*PROBLEM TO SOLVE:* Set down exactly the entries below, beginning at their first line and ending at the line with "(DAB) staining of".

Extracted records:
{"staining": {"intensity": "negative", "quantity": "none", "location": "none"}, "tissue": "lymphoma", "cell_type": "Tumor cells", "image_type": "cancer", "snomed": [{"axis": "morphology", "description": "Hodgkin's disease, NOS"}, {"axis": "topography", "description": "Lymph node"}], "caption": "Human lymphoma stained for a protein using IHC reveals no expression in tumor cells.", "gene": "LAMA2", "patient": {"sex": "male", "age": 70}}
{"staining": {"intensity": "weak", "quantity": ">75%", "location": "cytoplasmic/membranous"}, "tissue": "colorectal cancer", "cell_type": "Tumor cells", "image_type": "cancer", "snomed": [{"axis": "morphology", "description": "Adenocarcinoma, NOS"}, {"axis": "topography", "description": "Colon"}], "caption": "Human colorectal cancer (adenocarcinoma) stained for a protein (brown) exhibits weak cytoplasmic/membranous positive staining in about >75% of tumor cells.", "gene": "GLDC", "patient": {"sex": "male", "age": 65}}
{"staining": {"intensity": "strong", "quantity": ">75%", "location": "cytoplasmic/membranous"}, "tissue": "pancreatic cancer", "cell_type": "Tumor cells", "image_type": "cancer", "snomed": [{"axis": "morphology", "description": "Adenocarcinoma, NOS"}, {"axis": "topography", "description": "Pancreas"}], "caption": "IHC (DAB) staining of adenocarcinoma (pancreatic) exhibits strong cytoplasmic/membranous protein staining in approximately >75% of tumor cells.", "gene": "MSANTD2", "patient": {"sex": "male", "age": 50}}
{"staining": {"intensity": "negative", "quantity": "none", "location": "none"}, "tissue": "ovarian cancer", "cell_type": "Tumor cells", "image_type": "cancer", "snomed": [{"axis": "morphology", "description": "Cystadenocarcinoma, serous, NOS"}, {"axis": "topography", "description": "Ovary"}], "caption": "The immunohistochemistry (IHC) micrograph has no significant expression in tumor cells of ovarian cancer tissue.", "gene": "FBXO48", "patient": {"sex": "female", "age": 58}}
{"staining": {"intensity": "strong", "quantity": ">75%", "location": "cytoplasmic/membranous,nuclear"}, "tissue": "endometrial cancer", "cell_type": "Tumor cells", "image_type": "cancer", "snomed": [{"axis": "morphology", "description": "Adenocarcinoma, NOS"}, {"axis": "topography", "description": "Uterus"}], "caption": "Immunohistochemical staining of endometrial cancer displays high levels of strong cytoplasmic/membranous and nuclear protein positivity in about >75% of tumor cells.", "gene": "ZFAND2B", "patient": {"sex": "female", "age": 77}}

*EXERCISE ANSWER:*
{"staining": {"intensity": "negative", "quantity": "none", "location": "none"}, "tissue": "lymphoma", "cell_type": "Tumor cells", "image_type": "cancer", "snomed": [{"axis": "morphology", "description": "Hodgkin's disease, NOS"}, {"axis": "topography", "description": "Lymph node"}], "caption": "Human lymphoma stained for a protein using IHC reveals no expression in tumor cells.", "gene": "LAMA2", "patient": {"sex": "male", "age": 70}}
{"staining": {"intensity": "weak", "quantity": ">75%", "location": "cytoplasmic/membranous"}, "tissue": "colorectal cancer", "cell_type": "Tumor cells", "image_type": "cancer", "snomed": [{"axis": "morphology", "description": "Adenocarcinoma, NOS"}, {"axis": "topography", "description": "Colon"}], "caption": "Human colorectal cancer (adenocarcinoma) stained for a protein (brown) exhibits weak cytoplasmic/membranous positive staining in about >75% of tumor cells.", "gene": "GLDC", "patient": {"sex": "male", "age": 65}}
{"staining": {"intensity": "strong", "quantity": ">75%", "location": "cytoplasmic/membranous"}, "tissue": "pancreatic cancer", "cell_type": "Tumor cells", "image_type": "cancer", "snomed": [{"axis": "morphology", "description": "Adenocarcinoma, NOS"}, {"axis": "topography", "description": "Pancreas"}], "caption": "IHC (DAB) staining of adenocarcinoma (pancreatic) exhibits strong cytoplasmic/membranous protein staining in approximately >75% of tumor cells.", "gene": "MSANTD2", "patient": {"sex": "male", "age": 50}}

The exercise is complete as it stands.